# Electric potential energy and equipotential lines

Consider an electric dipole as in the figure. There is a vertical equipotential line/surface. If I understand correctly, electric potential is the amount of work done per unit charge in bringing a charge from infinity to a distance r from a charge.

But consider moving along the equipotential line from infinity to a point along the equipotential line. Surely the work done to move the charge must be zero, since we are moving along an equipotential line. However, the electrostatic field is conservative, so work done in moving from infinity to a given point should be the same along any path. Therefore, work done in moving a charge from infinity to a point close to a dipole is zero.

This is clearly not the case, where have I gone wrong?? Thank you!

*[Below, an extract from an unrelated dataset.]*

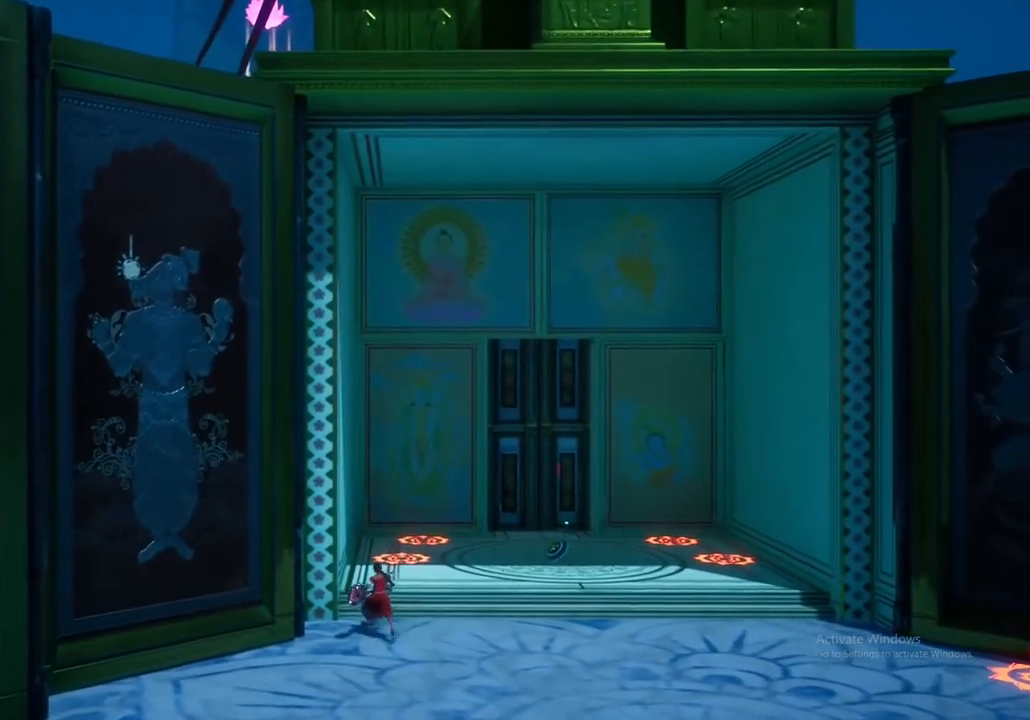
{"buttons": [], "left_stick": "up", "right_stick": "center", "events": [[17, "left_stick", "up"]]}
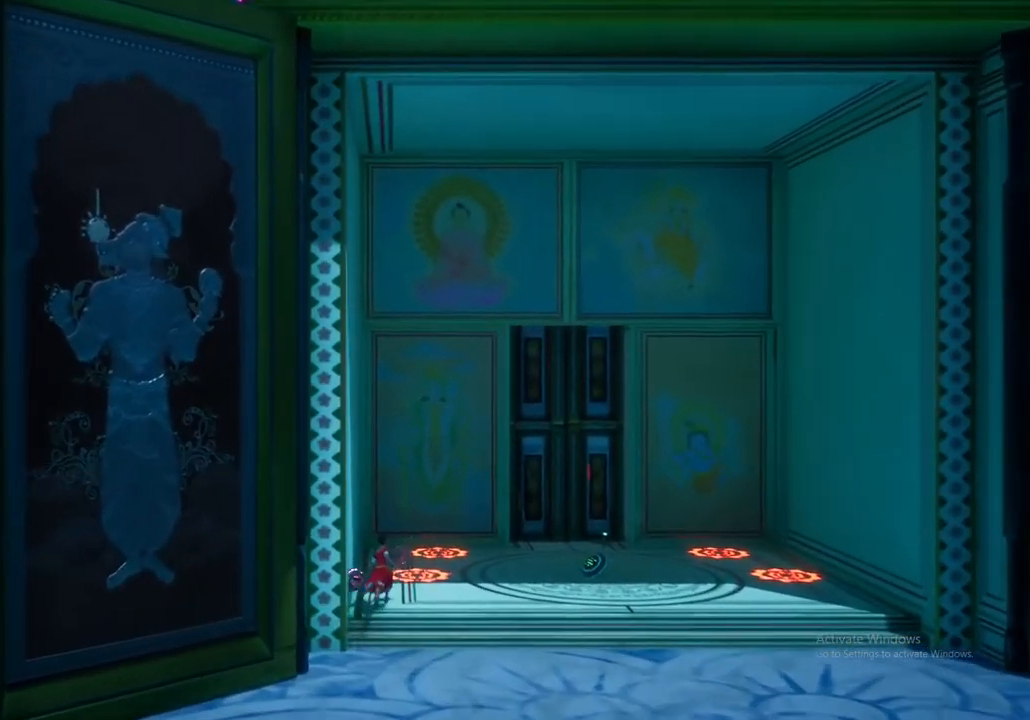
{"buttons": ["X"], "left_stick": "center", "right_stick": "center", "events": [[200, "left_stick", "up-right"], [300, "left_stick", "center"], [433, "X", "down"]]}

• I think if the charges forming the dipole are fixed then the only equipotential line that you can follow all the way to infinity is the $\phi=0$ vertical line. Moving a charge between any two points in this line will require no work, including bringing it from infinity $y \rightarrow \pm \infty$ regardless of the trajectory you follow. But notice that the potential at infinity in any other direction also vanishes, which meas as long as you bring it to the vertical line following any path, the work will still be $0$ regardless and it will be consistent with the potential difference. – secavara Feb 19 '18 at 17:39
• Adding to @secavara, let's say you're off to left at infinity, where the potential is zero, and you move to the vertical line (narrowly missing the pole): all the loops you cross are closed, so at first you cross them going against the arrows for most of the journey, and then you cross the same lines again with the arrows at your back as the "+" enters the rearview : net delta is zero for all paths. – JEB Feb 19 '18 at 17:44
• You talk about "bringing a charge ... to a distance r from a charge". This only applies in the case with where a single point charge causes the potential (or other cases with the same symmetry). In other cases you should think about bringing a charge to a particular point in space. – The Photon Feb 19 '18 at 17:44

Equipotential lines are always at right angles with the electric field (most clearly shown in the centermost equipotential line). This implies that if a charge were to move along an equipotential line then throughout the entire journey $F_{electric} \perp dr$ and hence, $F_{electric} \cdot dr = 0$.
To move a charge along an equipotential line, you'd need to supply two forces: one to cancel out the net force from the two charges, and the other to move it along the equipotential. So: $F = -F_{electric} + F_{tangential}$. Calculating the total work done: $$W = \int{F \cdot dr} = \int{(-F_{electric} \cdot dr)} + \int{F_{tangential} \cdot dr}$$ As we previously argued, $F_{electric} \perp dr$ so $$W = \int{F_{tangential} \cdot dr}$$